◆ Source excerpt ◆
*-*-*
# 10 pound striper



## mahiavk (Sep 5, 2007)

Selder and I fishied the laporte shoreline yessturday and Selder landed a 10 pound striper, had a nice 23 inch red to go along with it and a eater black drum


----------



## ExAstro (Jun 22, 2005)

*What?*

I don't believe you. I want to see a picture.....ha ha


----------



## bigpun91 (Oct 2, 2005)

Im jealous, my wife and I fished several hours sunday with no bites, we use bait, no lures, I'm too lazy for that.


----------



## gregg75 (Jun 16, 2007)

my first attempt at moving a picture from a cell phone to the web.


----------



## ExAstro (Jun 22, 2005)

Wow, that's a monster!!


----------



## LDS (Jul 25, 2007)

That's incredible.


----------



## Rockfish (May 21, 2004)

Very nice. Is that the new Texas slam


----------



## yakfishin (Dec 8, 2005)

Great fish! but from the looks of it from the small photo looks like a hybrid?


----------



## Muddy (Dec 25, 2007)

Nice!


----------



## Captain Dave (Jul 19, 2006)

very nice pic and catch


----------



## txmeatsoaker (Nov 3, 2004)

Nice, almost looks like a hybrid.


----------



## kbc (Jul 10, 2006)

Nice Fish!


----------



## bobber (May 12, 2005)

yakfishin said:


> Great fish! but from the looks of it from the small photo looks like a hybrid?


I agree.. Nice catch either way. Are the lines broken??


----------



## Sow Trout (Jun 28, 2004)

Hopefully, they will adapt to the bay. Are they good eating?


----------



## activescrape (Jan 8, 2006)

Definately a hybrid. We do them on the halfshell, just like redfish. My experience is they taste better coming out of cold water(wintertime) than summertime. Excellent fighters.


----------



## rrankin (Jan 22, 2008)
*-*-*
◆ Dataset ◆
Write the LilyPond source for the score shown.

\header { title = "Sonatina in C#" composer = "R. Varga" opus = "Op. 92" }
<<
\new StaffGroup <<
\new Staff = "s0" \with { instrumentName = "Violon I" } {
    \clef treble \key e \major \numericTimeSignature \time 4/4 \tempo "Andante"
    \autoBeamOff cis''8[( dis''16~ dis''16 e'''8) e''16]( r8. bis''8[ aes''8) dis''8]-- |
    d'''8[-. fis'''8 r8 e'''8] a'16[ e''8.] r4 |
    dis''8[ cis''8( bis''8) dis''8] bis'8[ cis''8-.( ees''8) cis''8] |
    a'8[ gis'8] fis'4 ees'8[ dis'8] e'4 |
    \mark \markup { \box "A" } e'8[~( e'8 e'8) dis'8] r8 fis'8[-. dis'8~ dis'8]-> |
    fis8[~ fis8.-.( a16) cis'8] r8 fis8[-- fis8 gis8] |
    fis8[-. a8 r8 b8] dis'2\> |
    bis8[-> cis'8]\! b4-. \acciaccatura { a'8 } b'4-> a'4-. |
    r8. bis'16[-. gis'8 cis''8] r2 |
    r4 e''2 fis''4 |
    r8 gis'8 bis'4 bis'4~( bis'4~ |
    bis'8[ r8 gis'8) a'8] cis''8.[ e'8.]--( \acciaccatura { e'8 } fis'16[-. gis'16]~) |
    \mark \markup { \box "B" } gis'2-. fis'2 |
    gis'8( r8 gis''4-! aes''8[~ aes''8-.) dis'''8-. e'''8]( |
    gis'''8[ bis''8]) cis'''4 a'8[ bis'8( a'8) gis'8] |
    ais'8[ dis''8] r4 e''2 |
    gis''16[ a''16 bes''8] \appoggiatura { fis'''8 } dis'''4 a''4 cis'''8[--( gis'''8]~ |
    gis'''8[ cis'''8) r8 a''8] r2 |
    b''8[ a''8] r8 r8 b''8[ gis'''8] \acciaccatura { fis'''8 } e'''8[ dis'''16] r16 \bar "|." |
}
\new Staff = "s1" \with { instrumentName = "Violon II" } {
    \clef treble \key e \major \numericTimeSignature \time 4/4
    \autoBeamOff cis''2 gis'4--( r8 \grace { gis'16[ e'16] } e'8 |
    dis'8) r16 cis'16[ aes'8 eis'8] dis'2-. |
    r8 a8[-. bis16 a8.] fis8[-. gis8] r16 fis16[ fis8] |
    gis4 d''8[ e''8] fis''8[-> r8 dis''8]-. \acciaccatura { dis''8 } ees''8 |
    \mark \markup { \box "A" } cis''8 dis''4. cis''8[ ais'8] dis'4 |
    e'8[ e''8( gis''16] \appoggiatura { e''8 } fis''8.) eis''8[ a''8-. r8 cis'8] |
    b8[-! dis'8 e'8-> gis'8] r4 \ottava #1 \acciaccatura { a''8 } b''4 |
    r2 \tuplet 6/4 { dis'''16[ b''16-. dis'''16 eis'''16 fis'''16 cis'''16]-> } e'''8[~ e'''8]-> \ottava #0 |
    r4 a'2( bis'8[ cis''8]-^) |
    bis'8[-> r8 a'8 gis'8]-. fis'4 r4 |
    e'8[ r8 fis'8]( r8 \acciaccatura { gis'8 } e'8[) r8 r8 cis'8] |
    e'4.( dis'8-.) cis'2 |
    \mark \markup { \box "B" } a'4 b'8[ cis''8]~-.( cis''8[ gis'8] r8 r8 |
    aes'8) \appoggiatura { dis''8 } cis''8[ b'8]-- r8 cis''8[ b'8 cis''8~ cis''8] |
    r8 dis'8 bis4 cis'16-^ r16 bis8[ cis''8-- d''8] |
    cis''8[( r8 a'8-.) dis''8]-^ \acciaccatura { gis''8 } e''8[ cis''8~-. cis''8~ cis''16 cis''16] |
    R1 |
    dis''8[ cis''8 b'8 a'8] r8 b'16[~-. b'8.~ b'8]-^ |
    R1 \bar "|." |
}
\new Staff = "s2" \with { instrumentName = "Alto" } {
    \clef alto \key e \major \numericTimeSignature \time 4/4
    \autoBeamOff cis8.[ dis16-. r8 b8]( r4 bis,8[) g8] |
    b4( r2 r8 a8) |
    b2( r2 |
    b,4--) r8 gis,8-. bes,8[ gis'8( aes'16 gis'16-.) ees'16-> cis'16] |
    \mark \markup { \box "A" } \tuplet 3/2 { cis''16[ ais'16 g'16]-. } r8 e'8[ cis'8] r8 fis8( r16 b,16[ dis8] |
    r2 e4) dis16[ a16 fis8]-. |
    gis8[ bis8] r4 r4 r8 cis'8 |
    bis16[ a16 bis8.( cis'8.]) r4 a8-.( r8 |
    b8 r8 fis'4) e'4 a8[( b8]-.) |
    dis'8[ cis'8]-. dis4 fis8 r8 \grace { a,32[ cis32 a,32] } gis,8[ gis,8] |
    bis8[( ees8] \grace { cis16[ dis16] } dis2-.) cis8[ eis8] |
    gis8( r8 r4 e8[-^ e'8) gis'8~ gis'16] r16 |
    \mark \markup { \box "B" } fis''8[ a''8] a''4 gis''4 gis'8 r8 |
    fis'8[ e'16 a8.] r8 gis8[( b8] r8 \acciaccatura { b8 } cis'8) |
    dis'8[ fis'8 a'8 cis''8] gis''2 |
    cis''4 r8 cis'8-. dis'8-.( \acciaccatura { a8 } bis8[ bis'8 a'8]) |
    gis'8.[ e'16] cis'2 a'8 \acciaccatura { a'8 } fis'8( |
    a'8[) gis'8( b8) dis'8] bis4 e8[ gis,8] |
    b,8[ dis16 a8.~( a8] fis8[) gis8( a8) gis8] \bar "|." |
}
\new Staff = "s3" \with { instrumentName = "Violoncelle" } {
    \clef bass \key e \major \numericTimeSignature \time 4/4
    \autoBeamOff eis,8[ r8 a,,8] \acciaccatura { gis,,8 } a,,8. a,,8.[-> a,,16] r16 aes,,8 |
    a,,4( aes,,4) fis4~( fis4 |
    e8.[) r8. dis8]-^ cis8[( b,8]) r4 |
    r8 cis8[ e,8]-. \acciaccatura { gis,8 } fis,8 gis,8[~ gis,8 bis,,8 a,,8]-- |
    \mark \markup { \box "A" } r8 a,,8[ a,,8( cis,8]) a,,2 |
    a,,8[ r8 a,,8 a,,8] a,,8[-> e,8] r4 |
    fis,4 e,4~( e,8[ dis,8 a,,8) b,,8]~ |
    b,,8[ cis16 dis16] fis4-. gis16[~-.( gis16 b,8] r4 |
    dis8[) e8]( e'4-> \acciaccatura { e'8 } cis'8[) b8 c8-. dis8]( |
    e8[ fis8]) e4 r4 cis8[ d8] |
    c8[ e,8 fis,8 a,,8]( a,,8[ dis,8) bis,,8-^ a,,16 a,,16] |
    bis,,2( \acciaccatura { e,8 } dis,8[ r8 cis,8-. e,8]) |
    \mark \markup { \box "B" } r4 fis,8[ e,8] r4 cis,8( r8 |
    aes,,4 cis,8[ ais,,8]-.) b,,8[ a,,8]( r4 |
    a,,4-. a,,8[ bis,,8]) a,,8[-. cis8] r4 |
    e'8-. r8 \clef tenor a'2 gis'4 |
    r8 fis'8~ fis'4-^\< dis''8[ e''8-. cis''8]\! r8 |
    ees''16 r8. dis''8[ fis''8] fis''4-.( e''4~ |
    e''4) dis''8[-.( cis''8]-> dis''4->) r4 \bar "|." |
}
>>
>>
*-*-*
◆ Brief ◆
Copy the striper thread word for word between "I don't believe" and "lazy for that.", inclusive. Work only from the striper thread and not from the entries.

◆ Response ◆
I don't believe you. I want to see a picture.....ha ha


----------



## bigpun91 (Oct 2, 2005)

Im jealous, my wife and I fished several hours sunday with no bites, we use bait, no lures, I'm too lazy for that.